Much better than my prior questioning as to why an apprentice wasn't a full magus by the end of year 6 (when allowed to read at will from the library).

I sense the potential for great differences between a magus created with normal magus creation rules, and one taught through all 15 years of apprenticeship. Depending on how the PC magus chooses to use and teach his apprentice. One season of personal teaching is mandatory - that might be arts or spells - but is the rest of the year spent as lab slave? In that case, quite some Exposure on Magic Theory. But since this has a very low quality compared to teaching or reading, this apprentice propably won't be lots better than a vanilla starting magus.
The apprentice who is taught latin and reading before apprenticeship, because the covenant had him from a young age, and had mundanes for this sort of work, gets a good head start. The apprentice who is used sparingly as lab slave, but allowed (or even ordered) to read up on magic theory and arts, quickly becomes powerful. And if the apprentice is a PC, he would tag along on stories, and pick up some experience here.

This kind of "super trained" apprentice should have the skilled parens to reprensent that...

This just neatly demonstrates the flaw with the (any, really) gaming system - character generation and the balance of virtues and flaws are there to allow reasonably balanced starting characters to be made. They describe the past and present, but are actually pretty lousy when applied after the fact. An apprentice or indeed any character developed during play with have wildly differing allocations of virtues and flaws, and the transfer of hermtic or supernatural or mundane virtues from pater to apprentice isn't actually possible within the normal rule framework (though HoH:TL did explain how it would work, and was then retconned into impossibility by Mysteries).

For a starting character, Skilled Parens is appropriate to represent this sort of background. For a character developed though play, it's a nice adjective, but it doesn't have much meaning beyond that.

I don't see the problem.

If you "live" the apprenticeship, then you quit the "normal" creation rule... and then you receive skilled parens during the apprenticeship... as it is with character creation (because the +60+30 is only applicable to things during the apprenticeship).

Obviously PC are always better at any age than a NPC of the same age...

Why is this obvious?

1- Because all the NPC i see haven't optimized their skills (some NPC are quite bad and put their mind in books they should have avoided).
2- because NPC receive a fixed amount of experience points, where the PC have access to books/adventure and so on.
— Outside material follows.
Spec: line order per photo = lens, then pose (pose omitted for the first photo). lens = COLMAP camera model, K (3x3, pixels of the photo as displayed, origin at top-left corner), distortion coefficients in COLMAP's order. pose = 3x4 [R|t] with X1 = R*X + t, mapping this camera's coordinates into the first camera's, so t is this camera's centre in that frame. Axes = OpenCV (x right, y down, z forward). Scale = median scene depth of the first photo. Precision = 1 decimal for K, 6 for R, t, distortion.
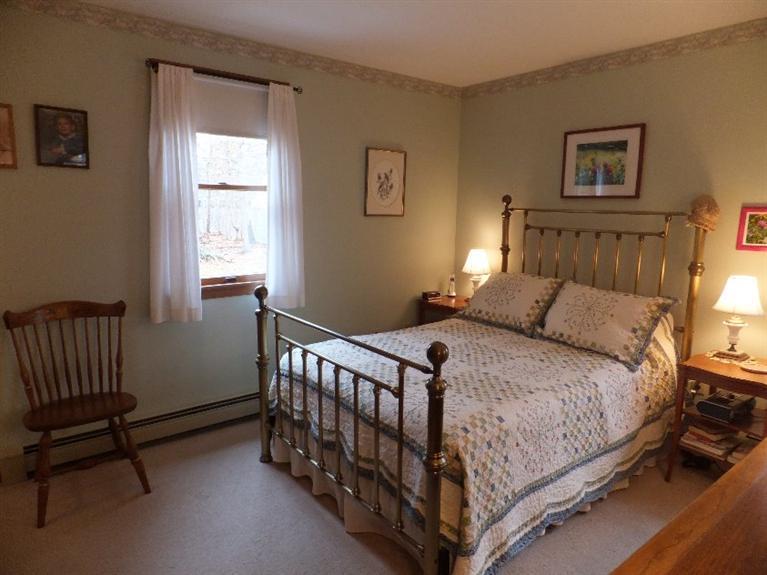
lens RADIAL K [[505.9, 0, 384.2], [0, 505.9, 287.1], [0, 0, 1]] dist [-0.020995, 0.023715]
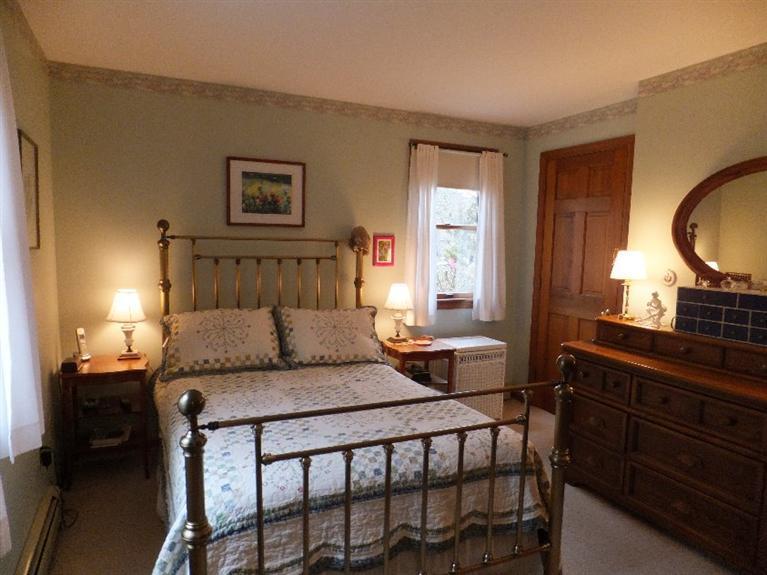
lens RADIAL K [[505.9, 0, 383.1], [0, 505.9, 288.6], [0, 0, 1]] dist [-0.020995, 0.023715]
pose [[0.239577, -0.103652, 0.965329, -0.562119], [0.139553, 0.987636, 0.071413, -0.094307], [-0.960795, 0.117606, 0.251080, 0.547472]]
And if your saga is slow, you have 2-3 adventure/year + 1-3 saisons.
3- Because PCs (or are at least all the PCs i know) are always optimized in one or two things (the +15 LR magus 35 years old, the 35year old peering with 30 penetration, the 35 year old PeCo user with 30 penetration..) and are, from far, better than the NPCs at their age.

Yeah, NPCs are good for stories, but when it comes to contest the PC, they should be older.

So PC's should be stronger than NPC's of the same age in the published material because the NPC's that we've seen aren't made with the same attention to optimization as a typical PC, not PC's should be stronger than NPC's of the same age just on general principle.

Am I understanding you correctly? If so, I can, in general, agree with you. (The words always and obviously tend to raise hackles)

I myself make no distinction between PC and NPC

But this is not universal. The NPC's I create are often quite optimized. Some NPCs are former PCs, and some PCs are former NPCs picked up by new players.

Not true. NPCs can study from books and go on adventures just as PCs can. There is no difference in the rules. PCs can also use "bulk" advancement, and NPCs can use "detailed seasonal" advancement.

Some people design NPCs as chumps on purpose, some others get just as detailed and optimized as their player characters.

To each their own, and play the game (or any game) in the style you are used to. However, your assertions are not universal, and the rules do not support the idea that PC's trump NPCs automatically.
Just my two pawns. Different people have different styles.